**TASK ITEM**
Apart from the pictures, every line below needs to be reproduced verbatim.

**DATASET EXCERPT**
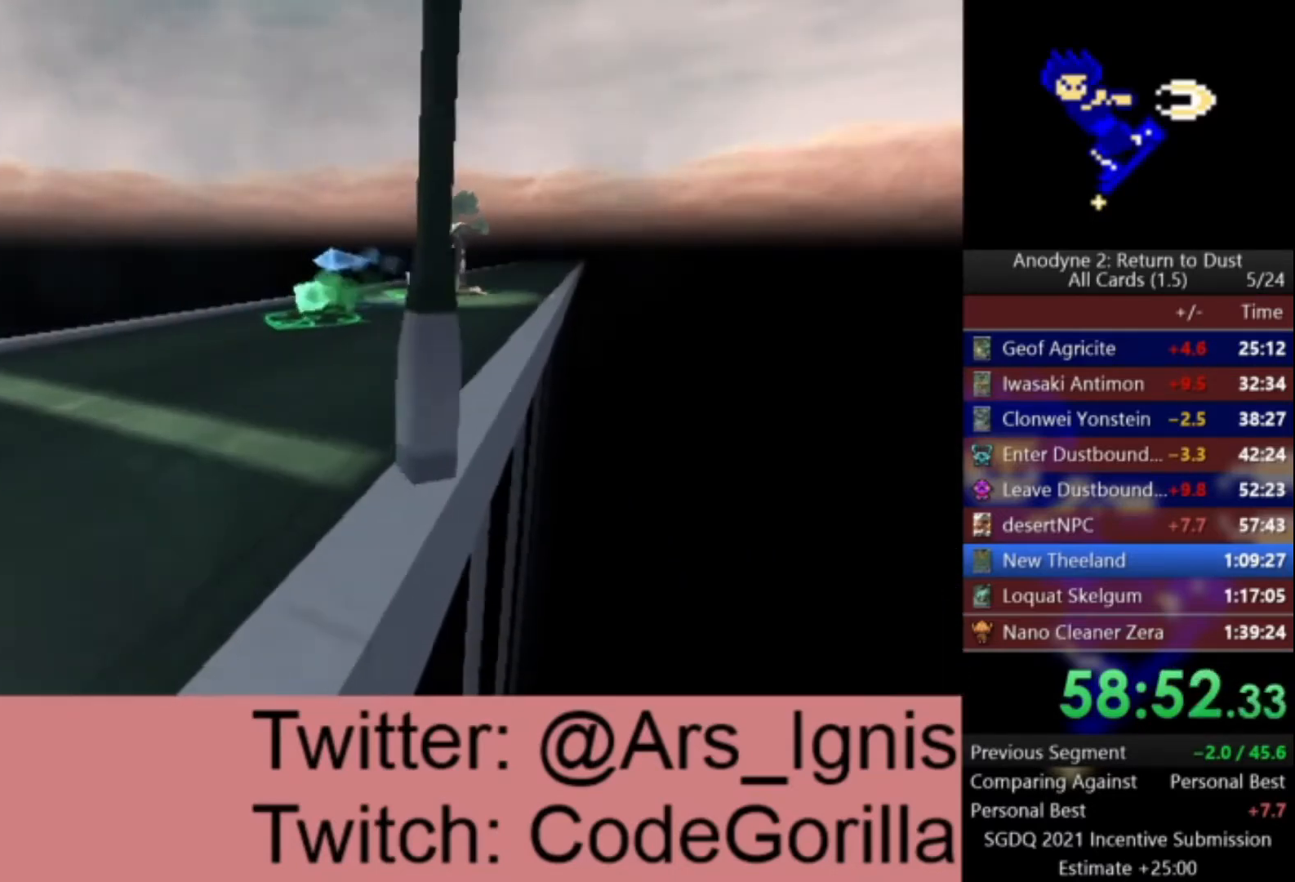
{"buttons": ["DPAD_DOWN"], "left_stick": "center", "right_stick": "center", "events": []}
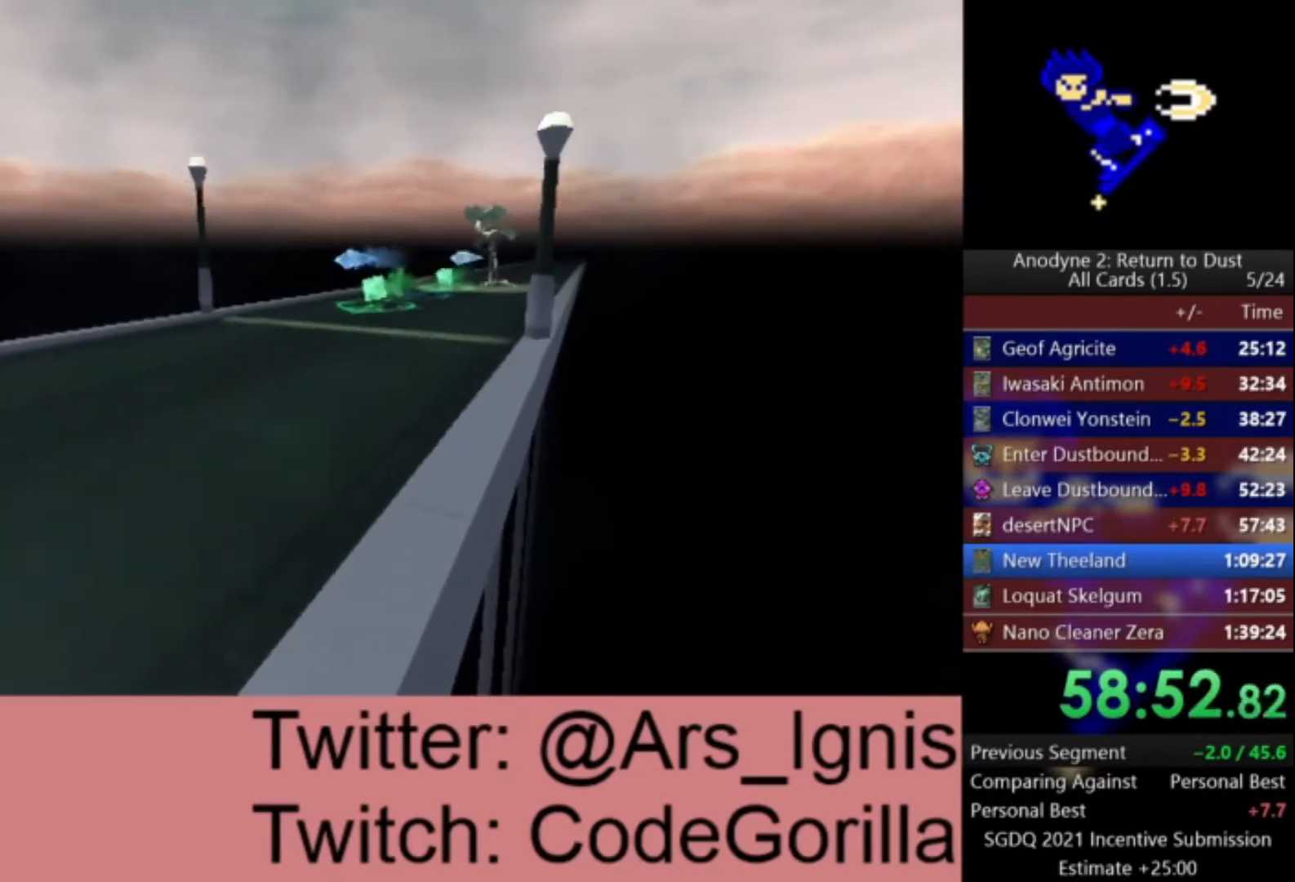
{"buttons": ["DPAD_DOWN"], "left_stick": "center", "right_stick": "center", "events": []}
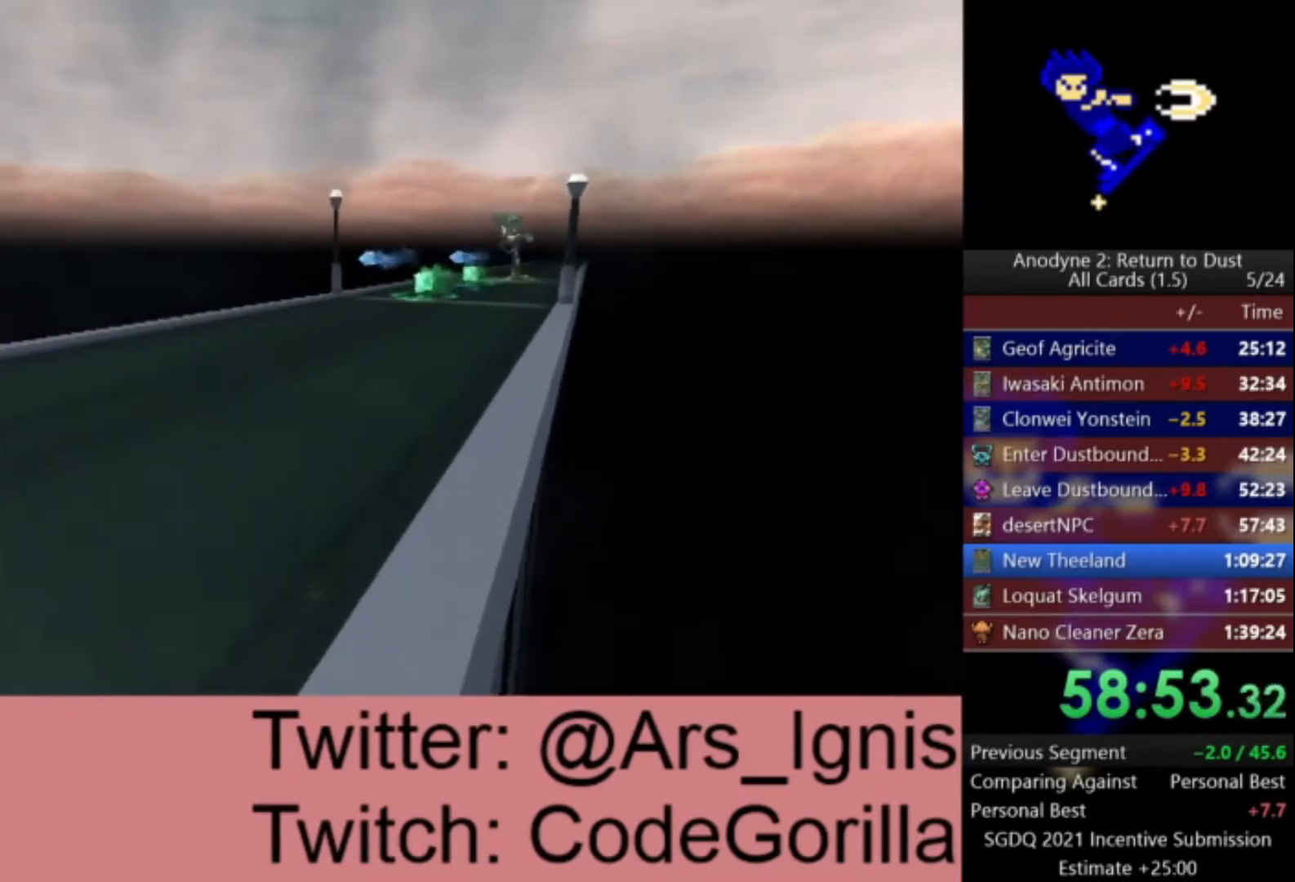
{"buttons": ["DPAD_DOWN"], "left_stick": "center", "right_stick": "center", "events": []}
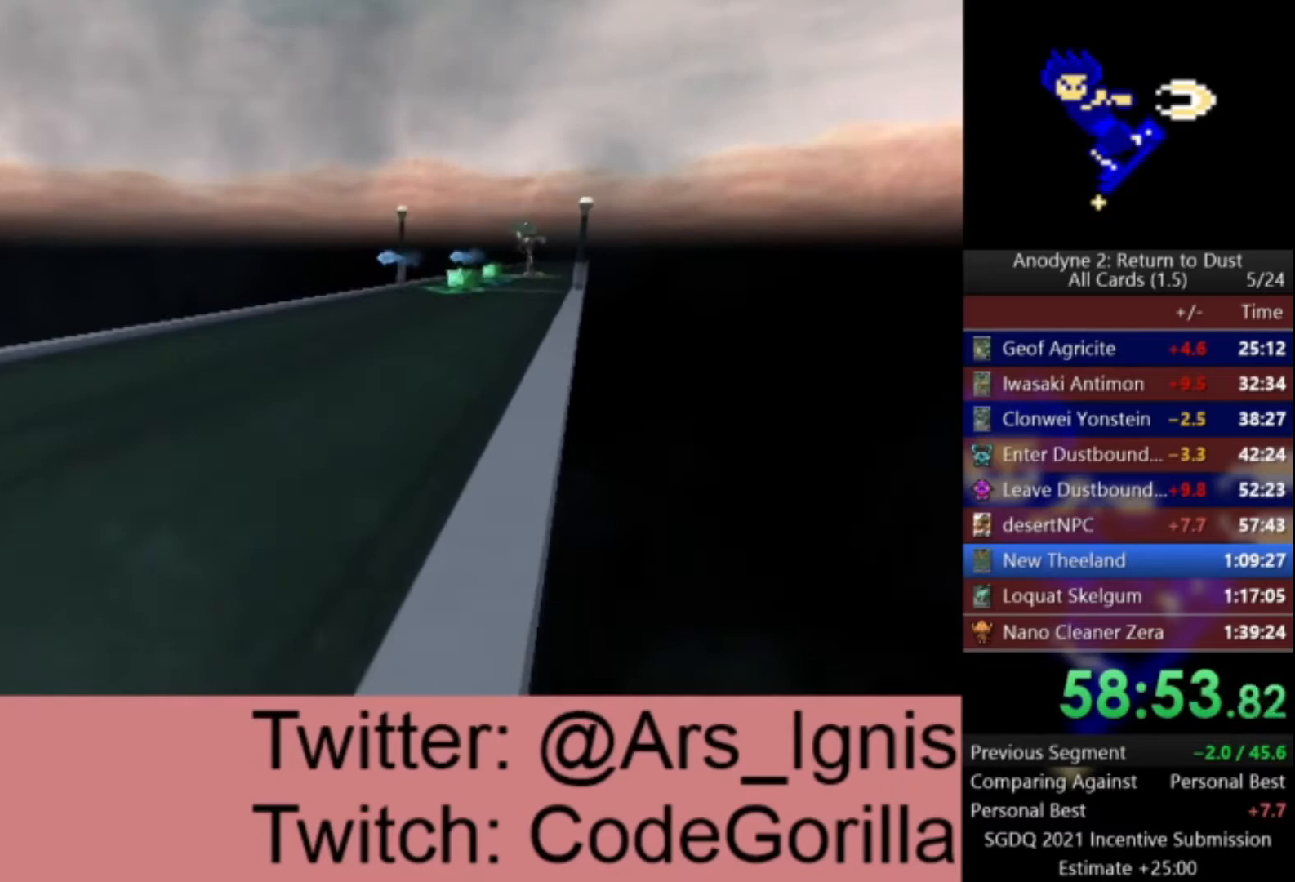
{"buttons": ["DPAD_DOWN"], "left_stick": "center", "right_stick": "center", "events": []}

**ANSWER SECTION**
{"buttons": ["DPAD_DOWN"], "left_stick": "center", "right_stick": "center", "events": []}
{"buttons": ["DPAD_DOWN"], "left_stick": "center", "right_stick": "center", "events": []}
{"buttons": ["DPAD_DOWN"], "left_stick": "center", "right_stick": "center", "events": []}
{"buttons": ["DPAD_DOWN"], "left_stick": "center", "right_stick": "center", "events": []}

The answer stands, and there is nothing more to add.